Who’s it going to hurt? He’s already dead.
Yeah, but—Christ, are you really doing this?
He put a hand on the musician’s skull, which, unlike Dean’s, still had a trace of warmth in it.
Placing the end of the screwdriver against the guy’s neck, he closed his eyes. Bit his lip. Dug the end of the screwdriver against skin. It dented. The metal tip slid. He gritted his teeth, grabbed the skull harder, and dug in again.
He made the hole, and at first nothing came out of it.
He turned his head, wiping his face on his sleeve again, then put his mind elsewhere while he ground the tip of the screwdriver into the hole, jamming hard on it.
It took a couple tries before he got any worthwhile bleeding going.
As the thin stream trickled down the dead guy’s collarbone, he shoved the body until the wound was over Dean’s mouth. Crouching, holding the body, he looked between them.
Dean’s lip glistened but didn’t so much as twitch.
He shoved the lid shut and hoped for the best.
The worst case scenario was he’d be finding a place to dump two bodies later.
He took one last look at his stuff piled on the side of the road.
He didn’t need any of it. Every gas station had gas cans and oil funnels, and if he never sat through a fucking physics class again—his name was written in it. Wind buffeted him as he grabbed it from the side of the road.
He realized he was never going to sit through a physics class again. Whatever wa
y this all went, he was a shadow. No home, no family. No interest in living life above ground with the rest of the world. Not now. Not after all he’d been through.

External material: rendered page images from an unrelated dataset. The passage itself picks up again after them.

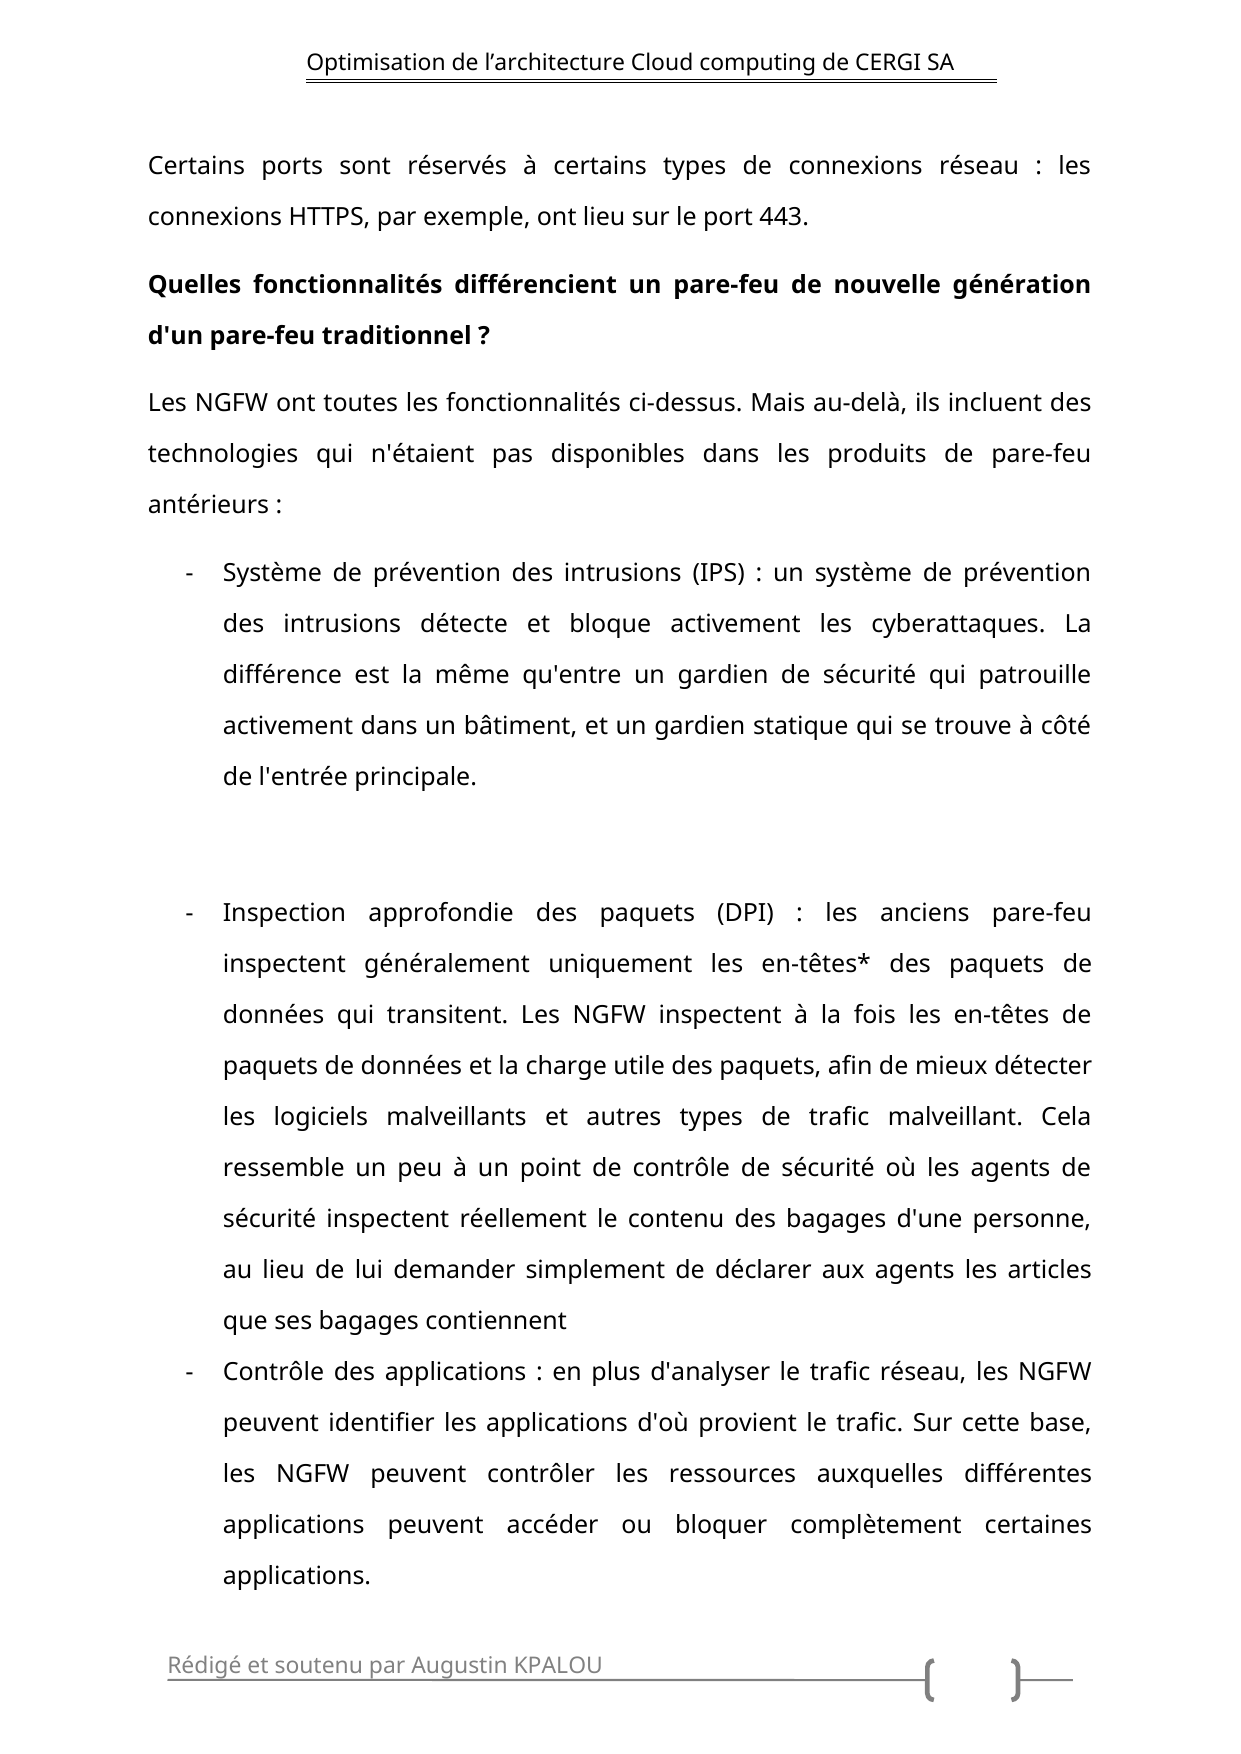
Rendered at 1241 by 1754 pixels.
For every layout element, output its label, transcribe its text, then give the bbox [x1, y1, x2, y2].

list Inspection approfondie des paquets (DPI) : les anciens pare-feu inspectent généralement uniquement les en-têtes* des paquets de données qui transitent. Les NGFW inspectent à la fois les en-têtes de paquets de données et la charge utile des paquets, afin de mieux détecter les logiciels malveillants et autres types de trafic malveillant. Cela ressemble un peu à un point de contrôle de sécurité où les agents de sécurité inspectent réellement le contenu des bagages d'une personne, au lieu de lui demander simplement de déclarer aux agents les articles que ses bagages contiennent [185, 894, 1093, 1337]
list Système de prévention des intrusions (IPS) : un système de prévention des intrusions détecte et bloque activement les cyberattaques. La différence est la même qu'entre un gardien de sécurité qui patrouille activement dans un bâtiment, et un gardien statique qui se trouve à côté de l'entrée principale. [185, 555, 1093, 793]
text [148, 148, 1093, 233]
list Contrôle des applications : en plus d'analyser le trafic réseau, les NGFW peuvent identifier les applications d'où provient le trafic. Sur cette base, les NGFW peuvent contrôler les ressources auxquelles différentes applications peuvent accéder ou bloquer complètement certaines applications. [185, 1354, 1093, 1592]
text Quelles fonctionnalités différencient un pare-feu de nouvelle génération d'un pare-feu traditionnel ? [148, 266, 1093, 351]
text Les NGFW ont toutes les fonctionnalités ci-dessus. Mais au-delà, ils incluent des technologies qui n'étaient pas disponibles dans les produits de pare-feu antérieurs : [148, 385, 1093, 521]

How could he ever possibly fucking connect with another human being?
He limped through the dirt. Opened his door. Dropped behind the wheel.
He fished the cigarette pack out of his pocket and pulled one out.
As he raised the car’s cigarette lighter to it, the car jostled.
He inhaled a lungful of smoke, leaning his head back.
The back end bounced a little.
A thump came, like someone shifting in a confined space.
His gut squirmed. His cheeks felt cold. Maybe trapping a vampire in your trunk wasn’t the smartest move. He rubbed his temple, elbow leaning against the window.
Another light thump came from the back of the car.
It wasn’t the sound of someone trying to get out.
He could only imagine what actually was going on back there—and he dragged long and hard on the cigarette, sucking the thought from his mind.
He started the Cougar’s engine.
As he pulled onto the road, the cigarette pack slid across the dash. The St. Michael medal swayed. A fat drop of rain hit the windshield.
The bus’s roof played at the edge of his vision, and then it was gone. He pushed the pedal down.
7.
* * *
The sun glared orange in Carl’s eyes as the door to a small-town hardware store swung closed behind him. The Cougar sat parked at the curb. The trunk had been silent for hours. He didn’t know if that was good or bad news. He unlocked his door and slid his purchase between the seats. It dropped with a thunk on the rear floorboards.
He got in and drove, still a good hour from twilight.
He stuck to the back roads, not entirely sure what he was looking for but hoping he’d know when he found it.
He took a pull off a warm can of Pepsi he’d bought when he’d stopped for gas.
The sun dipped lower behind him. Shadows stretched across the county highway. The woods on either side were lush still, only a few leaves changing color yet. The road wound upward for a while before dipping back down.